JAKARTA – Dewan Pers tengah mengkaji dugaan pelanggaran etik yang melibatkan Direktur Pemberitaan JAK TV, Tian Bahtiar (TB), yang menjadi tersangka dalam kasus obstruction of justice di Kejaksaan Agung. Bersama dua tersangka lainnya, Marcella Santoso (MS) dan Junaedi Saibih (JS), keduanya adalah advokat, TB diduga berperan dalam menyebarkan narasi negatif melalui pemberitaan mengenai sejumlah kasus korupsi yang tengah ditangani Kejaksaan Agung, termasuk kasus korupsi timah, impor gula, dan fasilitas ekspor CPO.

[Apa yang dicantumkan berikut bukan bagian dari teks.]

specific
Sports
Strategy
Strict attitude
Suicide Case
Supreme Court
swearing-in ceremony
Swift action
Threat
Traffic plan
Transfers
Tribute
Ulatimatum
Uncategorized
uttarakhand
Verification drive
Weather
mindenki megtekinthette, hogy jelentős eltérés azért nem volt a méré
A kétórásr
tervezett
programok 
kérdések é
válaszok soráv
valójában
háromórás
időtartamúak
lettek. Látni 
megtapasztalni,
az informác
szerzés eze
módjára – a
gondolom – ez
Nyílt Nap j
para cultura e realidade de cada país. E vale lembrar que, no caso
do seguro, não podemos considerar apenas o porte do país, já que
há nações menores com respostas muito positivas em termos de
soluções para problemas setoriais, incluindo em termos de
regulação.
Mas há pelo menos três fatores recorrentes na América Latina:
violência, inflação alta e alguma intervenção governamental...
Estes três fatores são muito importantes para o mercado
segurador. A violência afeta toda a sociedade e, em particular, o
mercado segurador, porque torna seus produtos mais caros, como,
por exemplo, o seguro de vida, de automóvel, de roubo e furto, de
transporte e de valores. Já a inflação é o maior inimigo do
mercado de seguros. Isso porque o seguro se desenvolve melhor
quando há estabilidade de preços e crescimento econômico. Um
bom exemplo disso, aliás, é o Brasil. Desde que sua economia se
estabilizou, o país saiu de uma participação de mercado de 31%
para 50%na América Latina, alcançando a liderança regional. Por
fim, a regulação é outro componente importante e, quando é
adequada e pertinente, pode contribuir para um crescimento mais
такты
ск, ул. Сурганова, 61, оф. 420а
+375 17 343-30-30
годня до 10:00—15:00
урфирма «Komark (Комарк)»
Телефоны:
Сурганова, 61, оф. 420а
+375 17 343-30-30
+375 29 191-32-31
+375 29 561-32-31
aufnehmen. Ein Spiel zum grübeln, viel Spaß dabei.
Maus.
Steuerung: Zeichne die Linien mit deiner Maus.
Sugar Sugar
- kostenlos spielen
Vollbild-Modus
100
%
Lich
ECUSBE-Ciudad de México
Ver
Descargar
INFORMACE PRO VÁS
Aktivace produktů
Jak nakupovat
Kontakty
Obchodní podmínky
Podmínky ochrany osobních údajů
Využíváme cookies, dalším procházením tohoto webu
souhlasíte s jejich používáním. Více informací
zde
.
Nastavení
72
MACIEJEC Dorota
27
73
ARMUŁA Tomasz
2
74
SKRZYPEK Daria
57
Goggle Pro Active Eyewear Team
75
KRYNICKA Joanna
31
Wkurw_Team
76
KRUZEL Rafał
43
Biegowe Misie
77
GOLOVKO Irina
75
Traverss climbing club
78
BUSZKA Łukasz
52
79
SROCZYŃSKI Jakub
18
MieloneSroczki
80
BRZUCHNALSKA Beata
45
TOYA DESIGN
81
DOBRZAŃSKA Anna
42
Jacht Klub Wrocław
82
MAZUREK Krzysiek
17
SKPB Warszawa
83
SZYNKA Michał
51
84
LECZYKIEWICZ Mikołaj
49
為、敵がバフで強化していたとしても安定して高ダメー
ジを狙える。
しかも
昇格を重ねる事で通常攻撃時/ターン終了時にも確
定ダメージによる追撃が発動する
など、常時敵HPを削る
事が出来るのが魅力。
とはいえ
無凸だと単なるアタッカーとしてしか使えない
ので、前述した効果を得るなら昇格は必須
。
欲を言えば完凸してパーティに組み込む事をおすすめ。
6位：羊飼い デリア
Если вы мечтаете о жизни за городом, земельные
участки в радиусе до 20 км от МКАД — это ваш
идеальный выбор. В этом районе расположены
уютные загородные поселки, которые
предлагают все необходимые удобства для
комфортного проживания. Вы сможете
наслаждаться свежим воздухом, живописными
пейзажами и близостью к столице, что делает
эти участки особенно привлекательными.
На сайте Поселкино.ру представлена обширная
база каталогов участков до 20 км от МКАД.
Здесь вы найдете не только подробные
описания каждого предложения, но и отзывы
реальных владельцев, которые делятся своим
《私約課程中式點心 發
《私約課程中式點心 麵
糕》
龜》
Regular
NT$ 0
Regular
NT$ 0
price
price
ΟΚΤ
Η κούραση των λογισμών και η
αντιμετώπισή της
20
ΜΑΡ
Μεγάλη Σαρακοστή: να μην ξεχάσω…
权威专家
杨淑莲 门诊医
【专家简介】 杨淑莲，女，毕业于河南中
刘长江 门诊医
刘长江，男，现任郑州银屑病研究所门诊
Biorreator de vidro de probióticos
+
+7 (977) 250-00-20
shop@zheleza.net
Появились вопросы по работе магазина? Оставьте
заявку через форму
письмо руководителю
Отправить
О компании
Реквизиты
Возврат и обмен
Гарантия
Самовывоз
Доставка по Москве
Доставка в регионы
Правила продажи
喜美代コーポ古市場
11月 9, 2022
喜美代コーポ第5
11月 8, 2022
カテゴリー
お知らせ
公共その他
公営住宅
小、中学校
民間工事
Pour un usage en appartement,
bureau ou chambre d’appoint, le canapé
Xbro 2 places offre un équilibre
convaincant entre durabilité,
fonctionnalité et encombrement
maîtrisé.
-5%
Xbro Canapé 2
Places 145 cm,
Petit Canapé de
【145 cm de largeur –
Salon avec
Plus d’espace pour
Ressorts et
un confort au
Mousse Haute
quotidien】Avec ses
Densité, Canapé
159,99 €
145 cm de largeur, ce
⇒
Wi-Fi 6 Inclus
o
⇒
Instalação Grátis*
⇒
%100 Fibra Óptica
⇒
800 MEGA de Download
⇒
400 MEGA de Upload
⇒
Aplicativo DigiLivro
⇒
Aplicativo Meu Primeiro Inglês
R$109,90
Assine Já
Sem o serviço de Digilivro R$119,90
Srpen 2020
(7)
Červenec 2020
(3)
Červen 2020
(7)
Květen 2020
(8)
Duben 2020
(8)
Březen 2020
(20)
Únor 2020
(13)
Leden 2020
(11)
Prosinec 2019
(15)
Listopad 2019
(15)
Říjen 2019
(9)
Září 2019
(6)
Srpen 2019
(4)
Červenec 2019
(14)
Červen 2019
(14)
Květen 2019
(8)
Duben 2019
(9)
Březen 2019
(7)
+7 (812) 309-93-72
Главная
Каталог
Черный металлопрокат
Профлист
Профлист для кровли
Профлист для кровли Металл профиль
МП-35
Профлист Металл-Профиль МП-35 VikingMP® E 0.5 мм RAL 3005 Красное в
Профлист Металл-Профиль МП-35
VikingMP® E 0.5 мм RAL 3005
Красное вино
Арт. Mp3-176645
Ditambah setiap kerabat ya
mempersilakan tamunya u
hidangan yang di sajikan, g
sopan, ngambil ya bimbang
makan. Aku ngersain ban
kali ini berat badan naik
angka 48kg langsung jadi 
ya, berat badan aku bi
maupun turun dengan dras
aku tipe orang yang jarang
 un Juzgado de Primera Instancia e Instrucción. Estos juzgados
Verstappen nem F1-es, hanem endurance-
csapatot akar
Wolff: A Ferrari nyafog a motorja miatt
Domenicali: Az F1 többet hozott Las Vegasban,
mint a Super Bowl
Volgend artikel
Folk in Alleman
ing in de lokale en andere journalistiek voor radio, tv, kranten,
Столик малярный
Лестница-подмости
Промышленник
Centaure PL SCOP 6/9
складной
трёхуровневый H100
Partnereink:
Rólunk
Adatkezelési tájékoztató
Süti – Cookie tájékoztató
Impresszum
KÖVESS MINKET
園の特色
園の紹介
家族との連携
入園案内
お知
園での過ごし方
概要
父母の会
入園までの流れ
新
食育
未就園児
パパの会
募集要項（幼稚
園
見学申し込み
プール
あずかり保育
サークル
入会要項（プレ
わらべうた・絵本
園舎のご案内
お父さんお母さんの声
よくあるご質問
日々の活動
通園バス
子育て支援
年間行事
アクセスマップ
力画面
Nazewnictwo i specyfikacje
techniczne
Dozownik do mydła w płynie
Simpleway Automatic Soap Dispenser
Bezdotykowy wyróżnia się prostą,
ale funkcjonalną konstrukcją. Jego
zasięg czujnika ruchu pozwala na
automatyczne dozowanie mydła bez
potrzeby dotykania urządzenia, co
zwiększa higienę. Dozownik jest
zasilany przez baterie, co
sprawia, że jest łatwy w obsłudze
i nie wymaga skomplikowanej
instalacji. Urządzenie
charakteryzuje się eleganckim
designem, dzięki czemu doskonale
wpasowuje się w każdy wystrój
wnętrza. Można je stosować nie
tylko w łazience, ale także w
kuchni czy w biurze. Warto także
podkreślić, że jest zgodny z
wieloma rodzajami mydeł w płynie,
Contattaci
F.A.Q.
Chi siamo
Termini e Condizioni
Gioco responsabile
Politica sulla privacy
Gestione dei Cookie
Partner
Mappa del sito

Ketua Dewan Pers, Ninik Rahayu, menjelaskan bahwa pihaknya akan mengumpulkan artikel-artikel yang diduga digunakan untuk memanipulasi opini publik. “Kami akan menilai apakah pemberitaan tersebut memenuhi standar kode etik jurnalistik,” ungkapnya usai audiensi dengan Jaksa Agung, Sanitiar Burhanuddin, di Kejaksaan Agung, Jakarta, Selasa (22/4/2025), dilansir dari Antara.
Ninik menambahkan, Dewan Pers tidak akan mengintervensi proses hukum yang berjalan, namun pihaknya akan menilai apakah tindakan yang dilakukan oleh JAK TV terkait pemberitaan tersebut melanggar kode etik jurnalistik.
Sementara itu, Kepala Pusat Penerangan Hukum Kejaksaan Agung, Harli Siregar, menegaskan bahwa perbuatan TB dalam kasus obstruction of justice adalah tindakan pribadi, yang tidak mencerminkan sikap lembaga. Harli juga menegaskan bahwa Kejaksaan tidak anti-kritik, tetapi yang menjadi masalah adalah adanya konspirasi yang bertujuan untuk mendiskreditkan Kejaksaan Agung dan memengaruhi proses hukum.
Kasus ini bermula ketika MS dan JS diduga mengarahkan TB untuk membuat pemberitaan negatif tentang Kejaksaan Agung, terkait penyidikan kasus-kasus korupsi. Sebagai imbalannya, TB menerima sejumlah uang sebesar Rp478.500.000, yang kemudian digunakan untuk mempublikasikan berita tersebut melalui media sosial dan JAK TV News. Selain pemberitaan, MS dan JS juga mendanai demonstrasi dan acara yang mendukung narasi negatif tersebut.
Ketiga tersangka kini dijerat dengan Pasal 21 UU Nomor 31 Tahun 1999 tentang Pemberantasan Tindak Pidana Korupsi, yang telah diubah dengan UU Nomor 20 Tahun 2001, serta Pasal 55 ayat (1) ke-1 KUHP.